While Automatic Identification Systems (AIS) have been appearing on more commercial and recreational vessels, many sailors still find it to be cost-prohibitive. As an alternative, I recently used a combination of smartphone apps and AIS websites to watch vessel traffic during a sail from Catalina Island. Though other boats couldn’t see me on their chartplotters, I could see where my boat fit into the traffic by using websites, and I found it to be very helpful and better yet, free.
To display my boat’s AIS information, I installed Mobile AIS (mAIS), a free app from MarineTraffic, registered my email address, and entered my vessel’s MMSI number. The app broadcasts AIS information over the web using the smartphone’s GPS position and cellular data networks. Once loaded, I clicked “Start” to begin reporting my position, including our status, position, course and speed. Periodic position updates continued until I selected “Stop.”

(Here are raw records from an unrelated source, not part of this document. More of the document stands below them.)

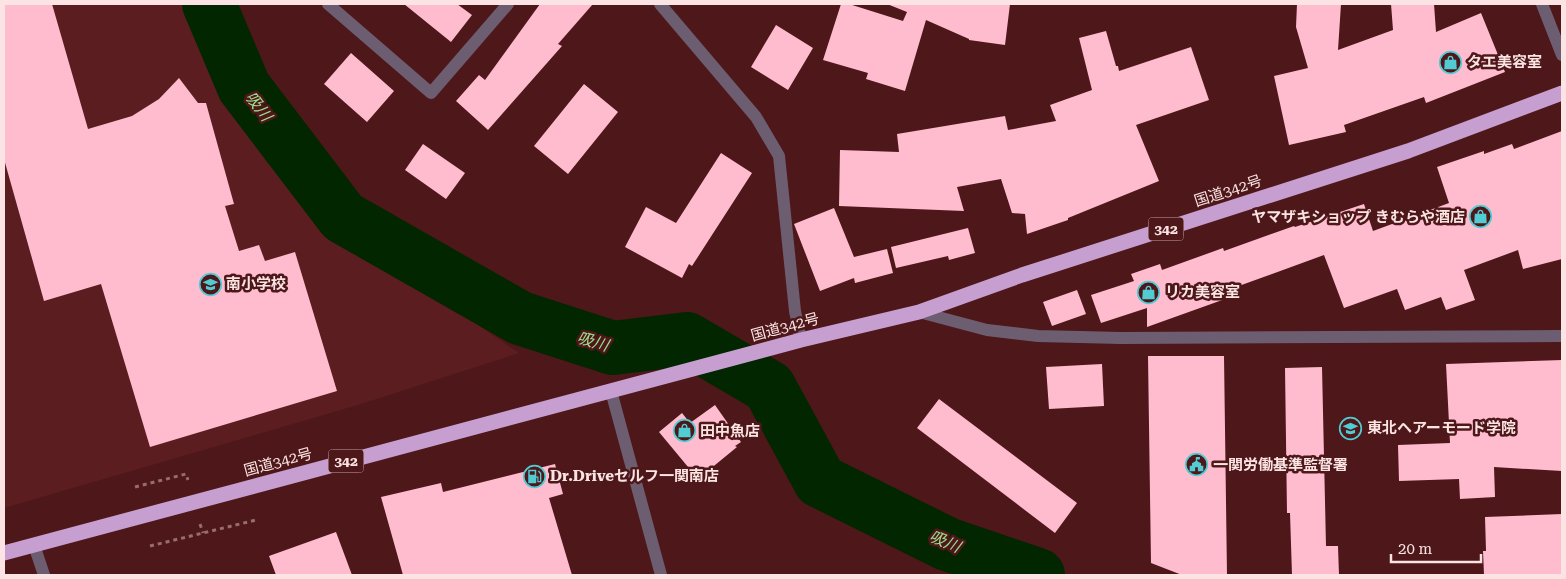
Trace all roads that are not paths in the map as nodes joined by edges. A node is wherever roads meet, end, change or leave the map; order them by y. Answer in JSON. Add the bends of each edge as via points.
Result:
{"nodes":[{"id":1,"x":328,"y":4,"type":"edge"},
{"id":2,"x":508,"y":4,"type":"edge"},
{"id":3,"x":660,"y":4,"type":"edge"},
{"id":4,"x":1542,"y":4,"type":"edge"},
{"id":5,"x":1562,"y":55,"type":"edge"},
{"id":6,"x":1562,"y":93,"type":"edge"},
{"id":7,"x":920,"y":312,"type":"junction"},
{"id":8,"x":1562,"y":336,"type":"edge"},
{"id":9,"x":801,"y":340,"type":"junction"},
{"id":10,"x":611,"y":391,"type":"junction"},
{"id":11,"x":34,"y":545,"type":"junction"},
{"id":12,"x":4,"y":553,"type":"edge"},
{"id":13,"x":44,"y":575,"type":"edge"},
{"id":14,"x":661,"y":575,"type":"edge"}],
"edges":[{"from":1,"to":2,"type":"street","via":[[431,93]]},
{"from":3,"to":9,"type":"street","via":[[756,117],[779,156],[795,311]]},
{"from":4,"to":5,"type":"street"},
{"from":6,"to":7,"type":"highway","name":"国道342号","number":"342","via":[[1408,151],[1022,275]]},
{"from":7,"to":8,"type":"street","via":[[987,330],[1038,336]]},
{"from":7,"to":9,"type":"highway","name":"国道342号","number":"342"},
{"from":9,"to":10,"type":"highway","name":"国道342号","number":"342"},
{"from":10,"to":11,"type":"highway","name":"国道342号","number":"342"},
{"from":10,"to":14,"type":"street"},
{"from":11,"to":12,"type":"highway","name":"国道342号","number":"342"},
{"from":11,"to":13,"type":"street"}]}
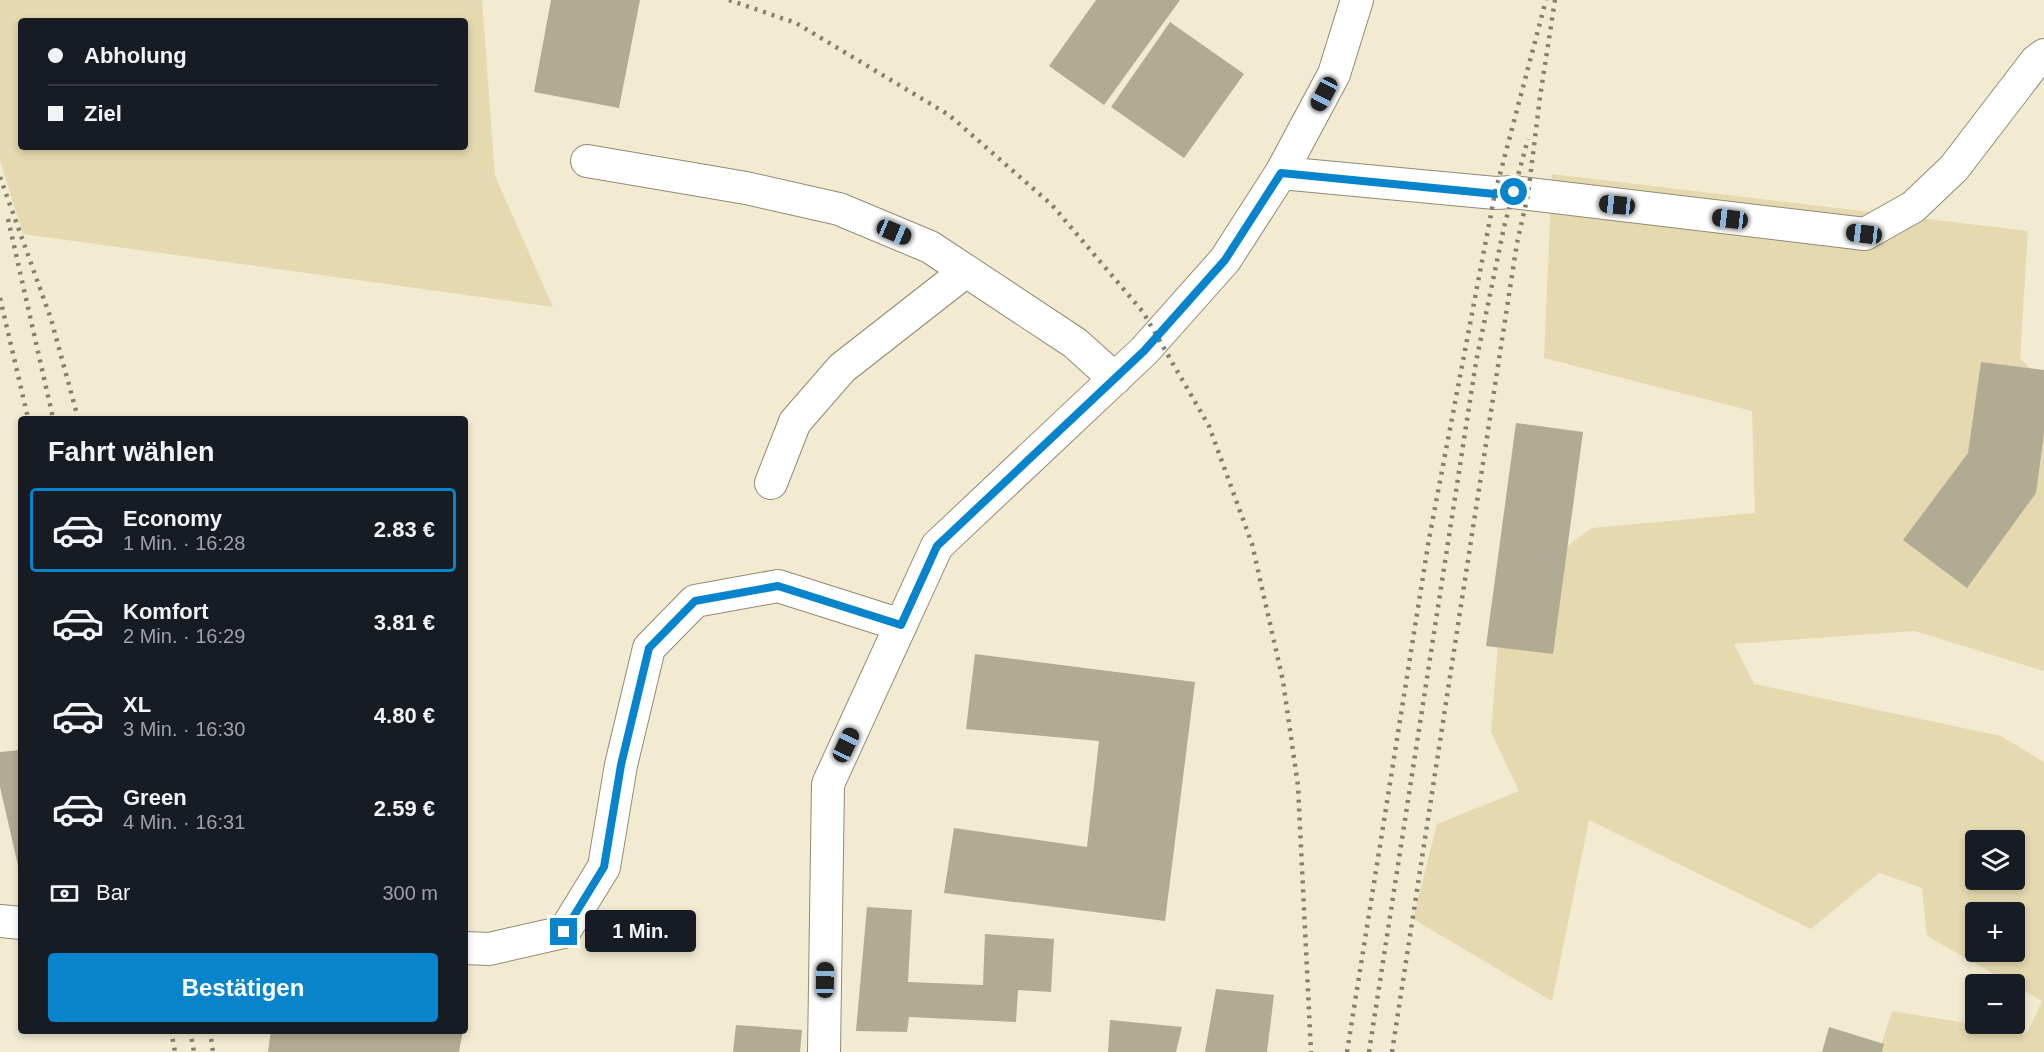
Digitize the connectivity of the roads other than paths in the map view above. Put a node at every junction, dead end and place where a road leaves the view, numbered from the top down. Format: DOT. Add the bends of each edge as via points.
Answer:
graph roads {
  1 [pos="1357,0"];
  2 [pos="2044,55"];
  3 [pos="587,161"];
  4 [pos="1281,173"];
  5 [pos="966,271"];
  6 [pos="1115,379"];
  7 [pos="771,483"];
  8 [pos="901,625"];
  9 [pos="0,921"];
  10 [pos="18,923"];
  11 [pos="468,948"];
  12 [pos="824,1049"];
  1 -- 4 [label="street" via="1334,74"];
  2 -- 4 [label="street" via="1954,168 1914,207 1864,234 1514,192 1495,194"];
  3 -- 5 [label="street" via="746,188 839,209 930,247"];
  4 -- 6 [label="street" via="1225,260"];
  5 -- 6 [label="street" via="1075,344"];
  5 -- 7 [label="street" via="842,368 795,422"];
  6 -- 8 [label="street" via="937,546"];
  8 -- 11 [label="street" via="778,586 695,601 649,648 621,765 604,867 564,932 489,949"];
  8 -- 12 [label="street" via="828,784"];
  9 -- 10 [label="street"];
}
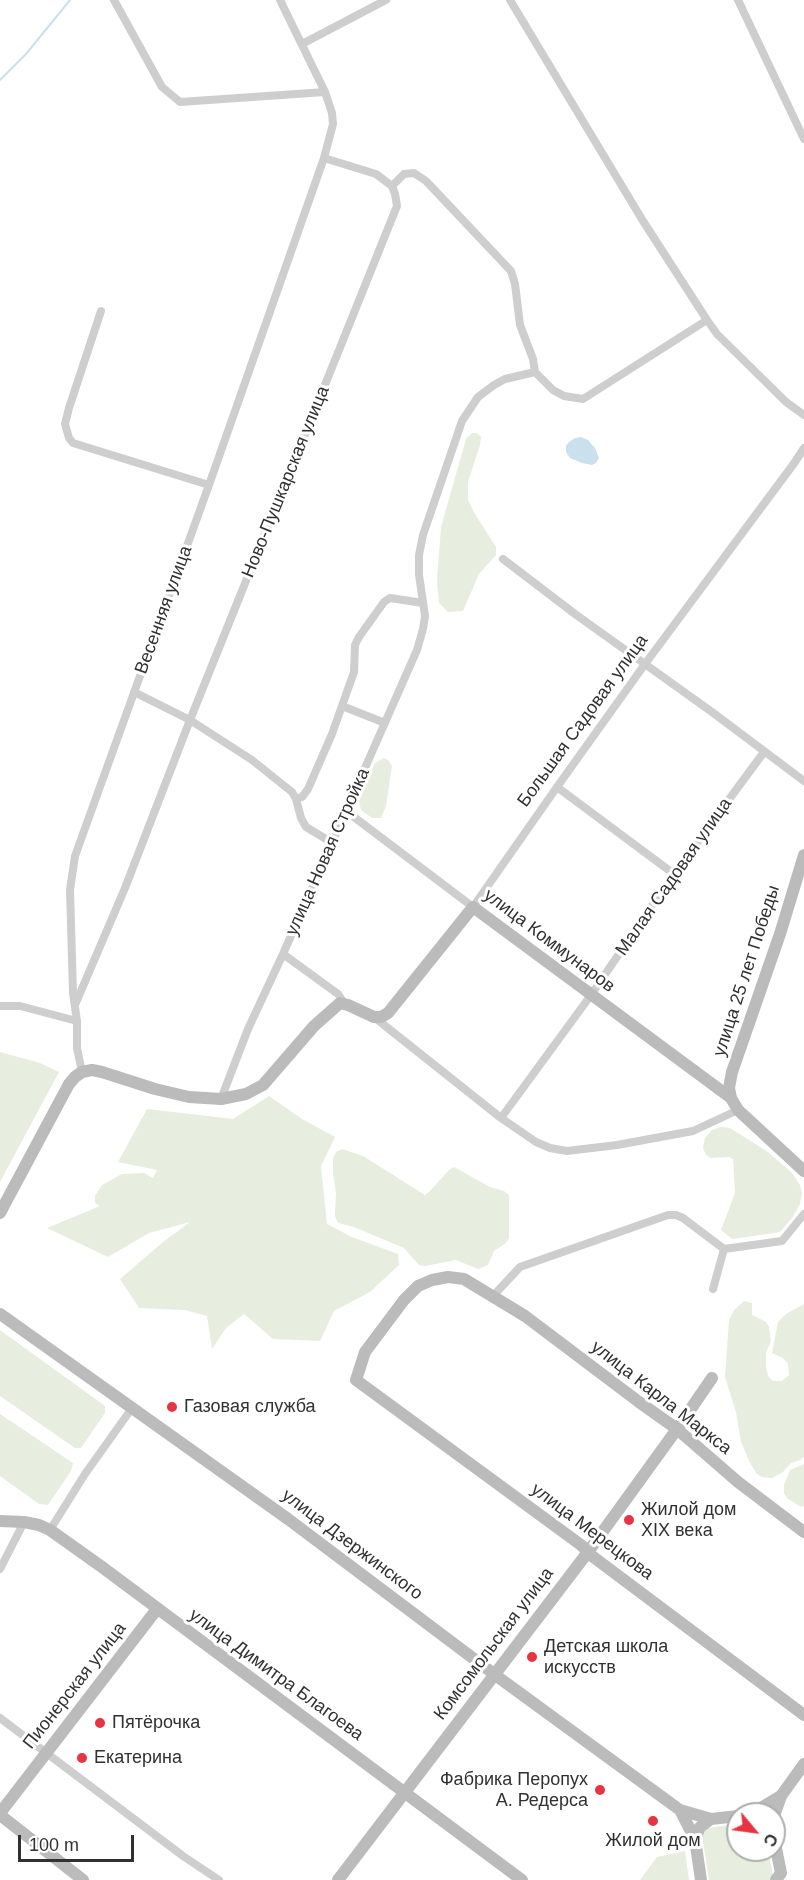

Within a few minutes, we were able to view our vessel on MarineTraffic.com, which maintains a worldwide network of AIS receivers In theory, the data is shared by a number of AIS sites, though there may be delays or vessel information may be out-of-date. In practice, we found MarineTraffic to be quite accurate. Since this data was not being transmitted through VHF radio frequencies, our AIS information was not displayed on the chartplotters of nearby vessels, only on websites. So even though we could see our boat and nearby boats on the web, we were not visible on their AIS.
In addition to viewing AIS online, there are several apps that display it. Ship Finder ($4.99), MarineTraffic ($3.99) and Boat Beacon ($9.99) display real-time AIS vessel information as well as other useful features such as collision detection, man overboard tracking and anchor watch. Like mAIS, Boat Beacon transmits position data over the cellular data network.
By combining my AIS and MarineTraffic.com—both for free—I was able to use my smartphone to help navigate the busy shipping lanes. Of course, this is not a substitution for dedicated AIS, nor should it be used for navigation, but knowing the speed and distance of approaching container ships helped us navigate a safer crossing. Using this technique, groups of racers or cruisers could follow one another on-screen, something that could be especially useful for longer distance or multi-day events.